Avant la saisine de la justice, la Commission Technique de la Fédération, s’était réunie le lendemain des incidents et « avait pris des mesures conservatoires». Dans l’extrait du procès-verbal de l’homologation des matches, la FCBB attribue l’agression des officiels aux supporters de News-Tech. Et à titre conservatoire, « le club News-Tech Senior Garçon est suspendu de toutes les compétitions ». S’agissant des supporters de News-Tech bien identifiés sont interdits d’accès au stade lors des compétitions officielles pour lesquelles le club New-Tech toutes catégories confondues serait engagé sous peine de perte de match par pénalité, peut-on noter des sources proches de la fédération.

Une décision difficile pour le club leader du championnat. En commentant cette mesure conservatoire, Thomas Joly Ngbonga impute la responsabilité de l’agression des officiels du match à la Fédération qui n’a pas pris des dispositions sécuritaires. « Vous ne cessez jamais d’extérioriser vos limites et vos incapacités à diriger cette fédération centrafricaine de basket-ball. Vous êtes responsables de ces incidents. Comment comprendre qu’un événement qui réunit des centaines de personnes ne soit pas sécurisé par les forces de l’ordre ? », s’est-t-il interrogé.
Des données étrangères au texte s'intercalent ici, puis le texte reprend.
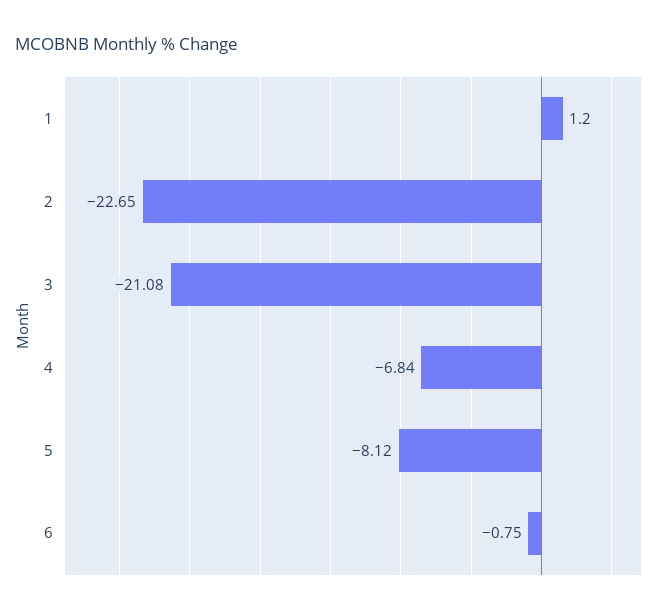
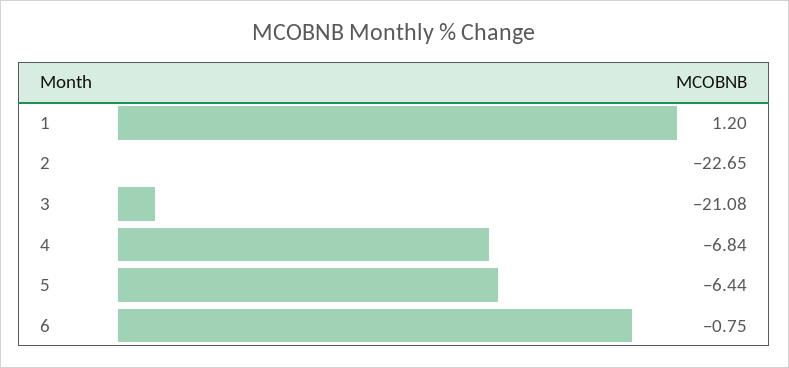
  {
    "1": 1.2,
    "2": -22.65,
    "3": -21.08,
    "4": -6.84,
-   "5": -8.12,
+   "5": -6.44,
    "6": -0.75
  }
Demi-satisfaction d’Achille Doungou, président du club de Basket Racing : « Au-moins pour une fois la fédération a pris ses responsabilités. Oui parce que cette fois-ci les auteurs sont ceux qui ne sont pas des proches », a-t-il dénoncé.

Que s’était-t-il passé ?

A égalité de points (66 partout) à 3 secondes de la fin de la demi-finale opposant le 27 novembre les clubs Zarasclo et News-Tech, le match est arrêté par des supporters en colère. L’un des arbitres de la rencontre a sifflé une faute sur Luigi Goh (Zarasclo) qui tentait un tir à 3 points. La faute est sanctionnée par 3 lancers francs dont la réussite donnerait la victoire à Zarasclo.

Sur cette décision, des supporters qui seraient proches de News-Tech ont envahi le parquet pour agresser les arbitres et vandaliser des installations. Selon un témoin proche du club que nous avons joint, ce sont « la médiocrité et la malhonnêteté des officiels du match qui ont d’abord suscité une première reproche des joueurs ».

Profitant de l’absence de force de l’ordre pour assurer la sécurité et en dépit de l’intervention de certains joueurs, l’ire des fans était à son comble. Alerter, les forces de sécurité sont intervenues pour ramener le calme et procéder aux arrestations des supporters ultras.

Cet incident a été condamné par les fans du basket dont certains estiment que le manque de professionnalisme des arbitres est la cause. Pour d’autres, si un club est zélé, il fera mieux de recourir aux procédures administratives que d’user de la force pour réclamer ses droits ou dénoncer un forfait.

« Triste soirée pour mon sport. Dans ma Centrafrique natale qui a tant besoin de concorde et de cohésion par ces temps durs », a regretté l’ancien joueur basketteur Hervé Ngoko-Gongolo sur Facebook. Pour lui, dans une Centrafrique confrontée à une fracture sociale entre des communautés, cet acte doit être sanctionné. « Ces comportements sont inadmissibles dans le contexte social de notre pays et il serait irresponsable de manquer de sévérité… », a-t-il souligné en encourageant les instances du basket à prendre « les mesures nécessaires sans trembler ».